Sea salt, obtained by evaporation of sea water, is a salt used as an ingredient in cooking and in products such as cosmetics. Its mineral content gives it a different taste from table salt, which is mostly sodium chloride that is either purified from sea salt or made from rock salt (halite), a mineral that is dug from mines. Table salt also sometimes contains additives, such as iodides (as a dietary supplement) and various anticaking agents. Sea salt is thought by some to be a healthier alternative to table salt. Various areas of the world produce specialized sea salt, including France, Ireland, and Cape Cod. Sea salt produced in Hawaii may have a distictive red-brown color (see red dirt) derived from iron-rich volcanic soil present as an impurity. One common use of sea salt is in premium potato chips. Sea salt is generally more expensive than table salt.
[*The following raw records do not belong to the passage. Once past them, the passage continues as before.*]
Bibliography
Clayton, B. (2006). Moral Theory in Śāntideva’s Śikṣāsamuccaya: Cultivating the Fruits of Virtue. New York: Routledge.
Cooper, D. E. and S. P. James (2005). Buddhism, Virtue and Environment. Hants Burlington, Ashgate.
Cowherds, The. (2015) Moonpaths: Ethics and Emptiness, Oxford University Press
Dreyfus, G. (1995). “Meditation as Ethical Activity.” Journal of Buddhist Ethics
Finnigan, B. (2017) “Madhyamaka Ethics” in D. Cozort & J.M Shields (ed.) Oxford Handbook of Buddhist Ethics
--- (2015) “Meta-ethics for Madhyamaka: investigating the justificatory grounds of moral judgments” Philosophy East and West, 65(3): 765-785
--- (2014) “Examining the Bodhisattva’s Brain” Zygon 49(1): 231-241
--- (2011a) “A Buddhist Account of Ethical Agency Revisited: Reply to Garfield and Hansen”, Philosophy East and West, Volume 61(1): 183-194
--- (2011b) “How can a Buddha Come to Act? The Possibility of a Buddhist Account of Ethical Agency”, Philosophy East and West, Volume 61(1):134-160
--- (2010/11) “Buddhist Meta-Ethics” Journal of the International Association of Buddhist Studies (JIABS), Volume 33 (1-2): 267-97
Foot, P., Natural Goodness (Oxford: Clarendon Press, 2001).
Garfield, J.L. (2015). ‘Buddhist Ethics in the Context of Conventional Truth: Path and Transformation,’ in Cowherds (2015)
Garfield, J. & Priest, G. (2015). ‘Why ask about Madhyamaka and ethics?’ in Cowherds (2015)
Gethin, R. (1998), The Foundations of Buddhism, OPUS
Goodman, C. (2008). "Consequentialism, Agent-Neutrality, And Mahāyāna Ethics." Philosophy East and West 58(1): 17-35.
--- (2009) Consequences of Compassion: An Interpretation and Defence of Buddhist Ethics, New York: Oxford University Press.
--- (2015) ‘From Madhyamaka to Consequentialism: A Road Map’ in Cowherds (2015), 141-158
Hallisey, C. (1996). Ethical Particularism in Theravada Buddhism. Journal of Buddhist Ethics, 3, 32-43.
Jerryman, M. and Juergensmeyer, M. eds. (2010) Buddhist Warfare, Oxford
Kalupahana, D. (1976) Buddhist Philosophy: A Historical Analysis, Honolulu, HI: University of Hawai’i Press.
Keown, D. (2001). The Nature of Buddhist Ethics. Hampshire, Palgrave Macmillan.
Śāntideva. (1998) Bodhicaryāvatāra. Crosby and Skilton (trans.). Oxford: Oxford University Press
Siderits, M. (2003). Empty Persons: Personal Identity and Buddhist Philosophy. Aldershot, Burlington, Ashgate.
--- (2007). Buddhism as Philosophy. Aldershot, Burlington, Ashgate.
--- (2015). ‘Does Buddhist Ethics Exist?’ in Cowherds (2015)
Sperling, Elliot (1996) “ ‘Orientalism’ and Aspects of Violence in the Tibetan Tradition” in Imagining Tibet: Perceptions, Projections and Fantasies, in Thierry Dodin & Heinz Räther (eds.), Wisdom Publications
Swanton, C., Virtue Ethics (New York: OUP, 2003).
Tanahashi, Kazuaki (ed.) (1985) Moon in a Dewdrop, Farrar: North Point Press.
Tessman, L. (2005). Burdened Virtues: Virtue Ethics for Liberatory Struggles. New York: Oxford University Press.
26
In several countries, including China and India, sea salt was the sole source of salt. Regulating the sales of sea salt was highly profitable for the governments. About 110 BC, Emperor Han Wu Di of China started the monopoly of the salt trade, making salt piracy a crime worthy of capital punishment. In 1930, the British government of India imposed a salt tax, which led to the famous salt march from March 12 to April 5 when Mohandas Gandhi led thousands of people to the sea to collect their own salt rather than pay the salt tax.